Après 3 semaines de mission de mesure d’impact pour EGG-Energy où nous avons analysé les premières données et commencé le rapport, nous partons pour la région de Tanga, dans le nord-est du pays, afin de rencontrer les équipes sur place et interviewer des clients !
[Pour rappel, EGG-Energy est un social business créé en 2009, vendant depuis 2013 des systèmes électriques solaires pour des foyers et des petits business. Ils proposent trois types de système, comprenant chacun un panneau solaire, une batterie et des lampes : 80 Watts, 120 Watts et 200 Watts. Ceci permet au minimum de s’éclairer à l’intérieur et à l’extérieur de la maison, de recharger des téléphones, d’alimenter une radio et au maximum de brancher sa télévision ou un petit frigo. Posséder un tel système, c’est un grand pas en avant pour les familles et une amélioration immédiatement sensible de leur mode de vie. Avec seulement 20% d’accès à l’électricité en Tanzanie, la majeure partie de la population rurale utilise pour s’éclairer de simples lampes à kérosène, dangereuses et inefficaces, ainsi que des lampes-torches. Dans les faits, avec un coucher du soleil à 18h30, les Tanzaniens vivent dans le noir (« Ils voient parfaitement dans le noir, ils ont des yeux de chats, je vous le dis » nous confia d’ailleurs un Chinois). Les systèmes EGG sont chers (près de 1000 euros), et sont donc vendus à crédit, payables en deux ans maximum par petits versements par mobile money (système de transactions financières déconnecté du système bancaire, supporté par les opérateurs télécoms et ne nécessitant pas internet). A la fin des deux ans, les clients sont propriétaires de leur système personnel.

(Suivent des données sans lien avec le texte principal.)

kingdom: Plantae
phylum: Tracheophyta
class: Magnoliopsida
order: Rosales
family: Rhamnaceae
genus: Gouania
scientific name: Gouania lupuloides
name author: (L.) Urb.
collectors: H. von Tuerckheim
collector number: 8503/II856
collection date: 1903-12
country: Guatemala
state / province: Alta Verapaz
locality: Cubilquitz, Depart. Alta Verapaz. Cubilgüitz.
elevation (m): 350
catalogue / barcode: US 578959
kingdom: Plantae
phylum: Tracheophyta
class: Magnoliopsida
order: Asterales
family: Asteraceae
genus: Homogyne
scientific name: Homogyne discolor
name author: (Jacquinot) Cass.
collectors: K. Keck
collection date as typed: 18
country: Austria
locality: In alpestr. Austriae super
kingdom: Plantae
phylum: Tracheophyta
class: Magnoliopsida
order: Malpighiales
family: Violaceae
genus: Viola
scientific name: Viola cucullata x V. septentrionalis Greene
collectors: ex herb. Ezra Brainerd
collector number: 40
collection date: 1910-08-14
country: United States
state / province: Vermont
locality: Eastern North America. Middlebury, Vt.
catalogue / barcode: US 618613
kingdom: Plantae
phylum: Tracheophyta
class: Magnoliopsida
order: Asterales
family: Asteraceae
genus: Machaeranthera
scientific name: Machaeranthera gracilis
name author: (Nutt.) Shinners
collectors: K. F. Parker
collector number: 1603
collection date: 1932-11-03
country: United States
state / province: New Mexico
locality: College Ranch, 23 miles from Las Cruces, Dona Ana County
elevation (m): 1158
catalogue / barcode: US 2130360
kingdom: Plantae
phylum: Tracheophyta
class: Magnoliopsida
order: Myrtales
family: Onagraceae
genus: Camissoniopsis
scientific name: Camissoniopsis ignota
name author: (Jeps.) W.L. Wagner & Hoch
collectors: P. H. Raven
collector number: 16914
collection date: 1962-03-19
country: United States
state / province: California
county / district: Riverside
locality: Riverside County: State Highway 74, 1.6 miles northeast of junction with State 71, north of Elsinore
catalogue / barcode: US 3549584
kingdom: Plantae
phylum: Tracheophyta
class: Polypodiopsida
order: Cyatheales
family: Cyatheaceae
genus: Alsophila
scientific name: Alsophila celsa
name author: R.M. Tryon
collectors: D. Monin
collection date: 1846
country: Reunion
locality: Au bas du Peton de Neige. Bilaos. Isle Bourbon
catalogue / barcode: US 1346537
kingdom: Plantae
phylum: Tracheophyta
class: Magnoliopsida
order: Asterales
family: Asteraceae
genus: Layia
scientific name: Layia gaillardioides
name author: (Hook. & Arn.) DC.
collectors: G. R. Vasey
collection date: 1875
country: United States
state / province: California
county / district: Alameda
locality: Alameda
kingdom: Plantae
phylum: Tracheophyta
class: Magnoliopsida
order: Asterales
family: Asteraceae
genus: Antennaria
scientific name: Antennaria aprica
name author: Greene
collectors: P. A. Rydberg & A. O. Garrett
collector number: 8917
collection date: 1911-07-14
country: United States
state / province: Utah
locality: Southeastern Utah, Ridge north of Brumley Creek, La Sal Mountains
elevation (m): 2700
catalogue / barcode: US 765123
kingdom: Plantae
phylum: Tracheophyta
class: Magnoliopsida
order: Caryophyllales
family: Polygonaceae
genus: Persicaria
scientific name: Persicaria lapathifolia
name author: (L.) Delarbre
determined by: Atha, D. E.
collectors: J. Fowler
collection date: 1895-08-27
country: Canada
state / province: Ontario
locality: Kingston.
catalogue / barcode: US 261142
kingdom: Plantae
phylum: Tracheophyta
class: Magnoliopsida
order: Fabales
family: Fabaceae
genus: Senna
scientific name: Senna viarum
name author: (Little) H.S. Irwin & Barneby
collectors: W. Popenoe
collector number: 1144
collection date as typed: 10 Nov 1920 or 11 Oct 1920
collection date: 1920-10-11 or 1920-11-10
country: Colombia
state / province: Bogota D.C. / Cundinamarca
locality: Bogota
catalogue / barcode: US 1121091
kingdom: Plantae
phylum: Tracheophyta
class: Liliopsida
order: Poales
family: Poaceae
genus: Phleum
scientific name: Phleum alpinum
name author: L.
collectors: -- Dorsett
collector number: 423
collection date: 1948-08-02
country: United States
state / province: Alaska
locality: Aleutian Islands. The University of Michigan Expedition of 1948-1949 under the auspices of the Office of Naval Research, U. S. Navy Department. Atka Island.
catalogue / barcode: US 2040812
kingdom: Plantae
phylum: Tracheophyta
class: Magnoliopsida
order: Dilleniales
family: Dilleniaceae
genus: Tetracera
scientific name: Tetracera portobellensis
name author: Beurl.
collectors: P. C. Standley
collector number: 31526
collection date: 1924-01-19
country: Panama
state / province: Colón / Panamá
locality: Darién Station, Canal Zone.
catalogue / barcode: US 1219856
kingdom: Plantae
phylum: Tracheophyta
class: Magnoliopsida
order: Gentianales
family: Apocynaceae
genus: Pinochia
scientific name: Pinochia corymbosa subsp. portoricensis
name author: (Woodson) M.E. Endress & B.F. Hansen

Nous sommes donc venues en Tanzanie pour évaluer l’impact de EGG sur ses clients, et comprendre les changements consécutifs à l’adoption de leur système électrique, dans leur vie, dans leur environnement... Lourde tâche…]
La région de Tanga est la plus importante en termes de ventes pour EGG, et c’est aussi la région où ils ont noué un partenariat avec la coopérative de lait Tanga Fresh qui leur fait de la pub auprès des fermiers. Petite parenthèse linguistique, Tanga Fresh peut se dire « Tanga Freshi » à la manière des Tanzaniens, qui rajoutent systématiquement des « i » là où il n’y en a pas, et les enlèvent là où il y en a. Petites perles : « My goodi friendi », « Whiti Sandi », « My life has improvedi » et à l’inverse : « EGG-Energe », « Watch a move »…
Dès notre arrivée, après s’être empiffrées de yaourts Tanga Fresh, nous partons en expédition à 9 dans une voiture 5 places pour aller installer un système solaire dans un village. La petite radio EGG passe du reggae et des tubes tanzaniens, en harmonie complète avec les cocotiers qu’on voit par la fenêtre et les balancements de la voiture sur la piste défoncée. Après avoir demandé plusieurs fois le chemin, on arrive au petit village où sera posé le système EGG. La maison ne paye pas de mine (c’est pourtant l’habitant le plus riche du village), avec des pièces nues et des poulets qui se promènent dans la boue dehors.
Mais son attrait est manifestement décuplé quand les techniciens commencent à sortir le panneau et l’installer sur le toit : tout le village débarque, surtout les garçons (les filles restent en retrait, selon l’usage dans ce village très musulman). Les têtes sont toutes soit tournées vers le panneau, soit vers l’attraction numéro 2 : nous (les Muzungus). L’ébahissement (et la densité humaine) atteint son summum au moment de l’entrée en scène de la télé : tous regroupés dans une petite pièce, petits et grands ne peuvent détacher leur
regard de MTV (vive le progrès !). Anne-charlotte décide de courir après les enfants qui détalent, morts de rire ou de peur.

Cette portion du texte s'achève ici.